From ranchers to conservationists to casual observers, the response to wolves is rarely a moderate one.
“Some people think
it’s the coolest thing in the world, and other people think it’s the
end of their life, my life just got ruined,” Smith says. “There’s very
little in the middle. … And that’s part of the problem. You go from one
private holding to the next and the welcome mat changes from ‘Welcome’
to ‘Don’t step on this place.’”
The hackles raise to
the point of either side sending death threats. A photo of a trapped
wolf from Idaho that shows the wolf still limping through a circle of
pink snow behind the smiling Nez Perce Forest Service employee who
trapped, and would later shoot, the wolf, earned the hunter death
threats.
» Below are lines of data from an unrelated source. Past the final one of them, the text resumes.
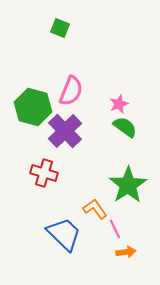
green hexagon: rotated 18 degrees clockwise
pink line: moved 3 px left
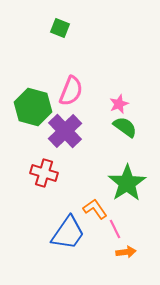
green star: moved 1 px left, 2 px up
blue trapezoid: moved 4 px right, 1 px up; rotated 81 degrees clockwise
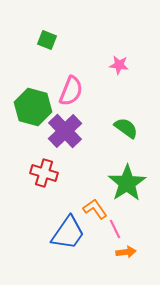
green square: moved 13 px left, 12 px down
pink star: moved 39 px up; rotated 30 degrees clockwise
green semicircle: moved 1 px right, 1 px down
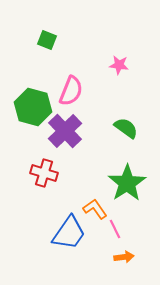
blue trapezoid: moved 1 px right
orange arrow: moved 2 px left, 5 px down
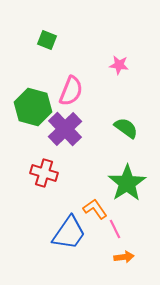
purple cross: moved 2 px up
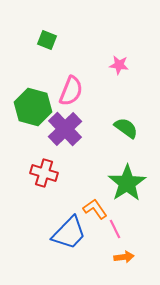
blue trapezoid: rotated 9 degrees clockwise
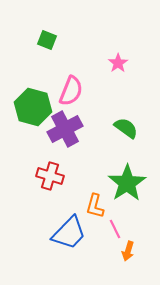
pink star: moved 1 px left, 2 px up; rotated 30 degrees clockwise
purple cross: rotated 16 degrees clockwise
red cross: moved 6 px right, 3 px down
orange L-shape: moved 3 px up; rotated 130 degrees counterclockwise
orange arrow: moved 4 px right, 6 px up; rotated 114 degrees clockwise
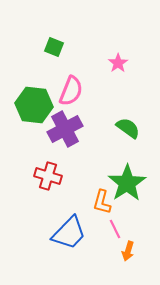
green square: moved 7 px right, 7 px down
green hexagon: moved 1 px right, 2 px up; rotated 9 degrees counterclockwise
green semicircle: moved 2 px right
red cross: moved 2 px left
orange L-shape: moved 7 px right, 4 px up
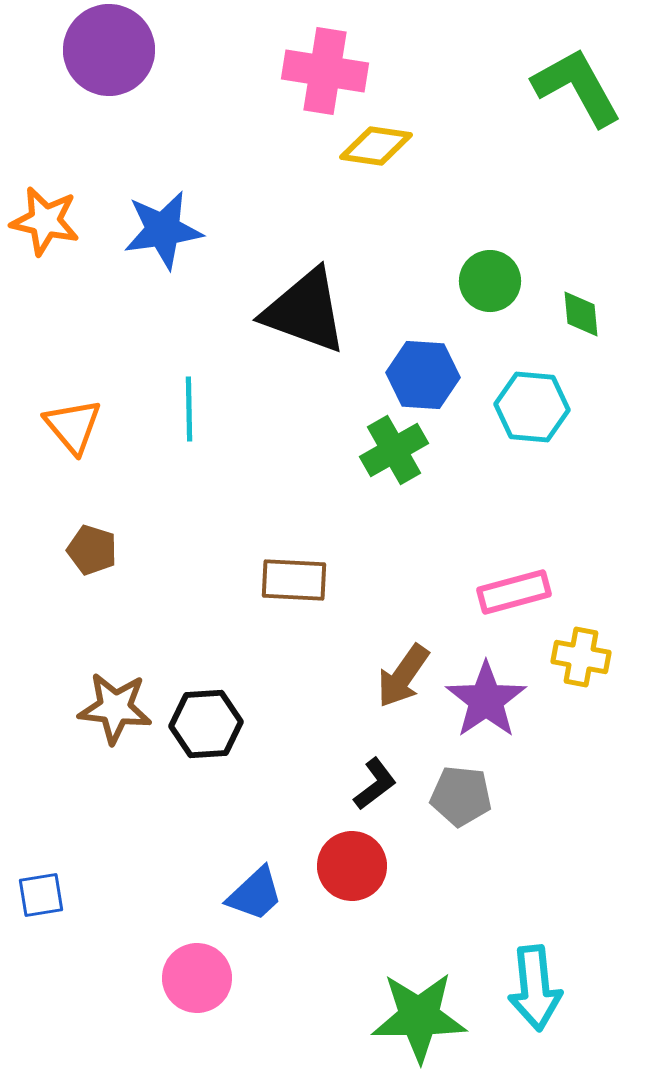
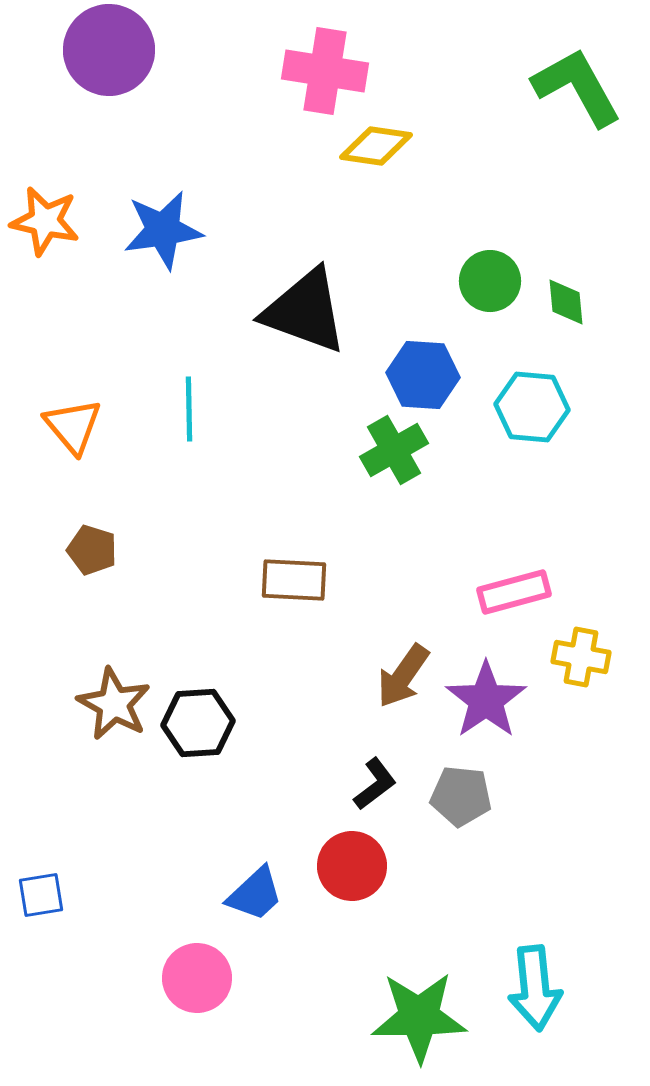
green diamond: moved 15 px left, 12 px up
brown star: moved 1 px left, 4 px up; rotated 22 degrees clockwise
black hexagon: moved 8 px left, 1 px up
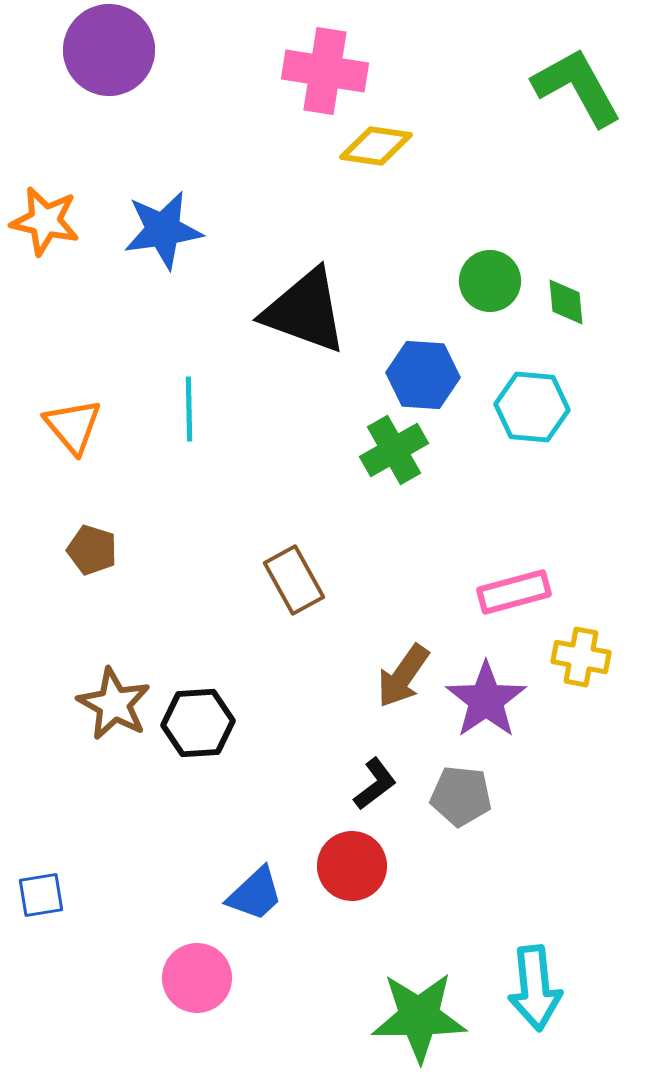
brown rectangle: rotated 58 degrees clockwise
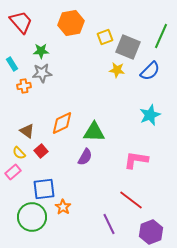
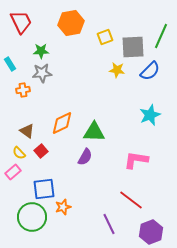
red trapezoid: rotated 15 degrees clockwise
gray square: moved 5 px right; rotated 25 degrees counterclockwise
cyan rectangle: moved 2 px left
orange cross: moved 1 px left, 4 px down
orange star: rotated 21 degrees clockwise
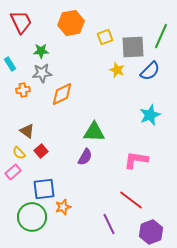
yellow star: rotated 14 degrees clockwise
orange diamond: moved 29 px up
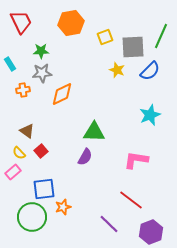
purple line: rotated 20 degrees counterclockwise
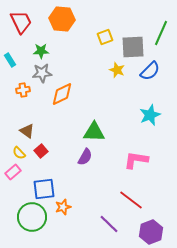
orange hexagon: moved 9 px left, 4 px up; rotated 15 degrees clockwise
green line: moved 3 px up
cyan rectangle: moved 4 px up
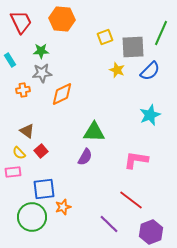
pink rectangle: rotated 35 degrees clockwise
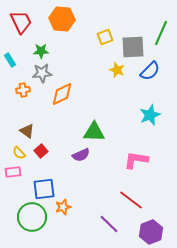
purple semicircle: moved 4 px left, 2 px up; rotated 36 degrees clockwise
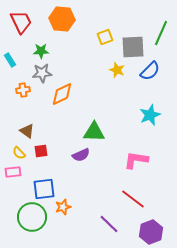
red square: rotated 32 degrees clockwise
red line: moved 2 px right, 1 px up
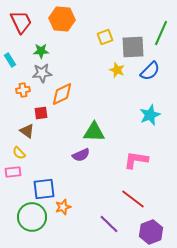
red square: moved 38 px up
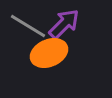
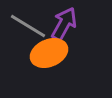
purple arrow: rotated 16 degrees counterclockwise
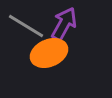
gray line: moved 2 px left
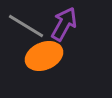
orange ellipse: moved 5 px left, 3 px down
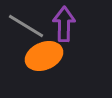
purple arrow: rotated 28 degrees counterclockwise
The anti-wolf trapping nonprofit that reposted his photo and
complained of his cruel practices also received death threats in
response.
“I think wolves are a
symptom of bigger things in our society,” Smith says. “In the last
10-15 years, we’ve become more polarized about the environment, what’s
the purpose of the environment. Is it here for us, or is it here for us
to coexist in, or is it here for us to use, and the wolf symbolizes
that conflict. It’s really a lightning rod for the disagreement
surrounding how we coexist with nature. They’re very symbolic with
wildness, and some people think we don’t need wildness, we don’t want
it because it’s inconvenient and it gets in our way, whereas other
people think how dare we remove every shred of the earth that has
nothing to do with us. So they’re very symbolic about a larger debate
about just economics, do we use the land, do we conserve it, how do we
live on it, versus how do we deal with life separate from human life.”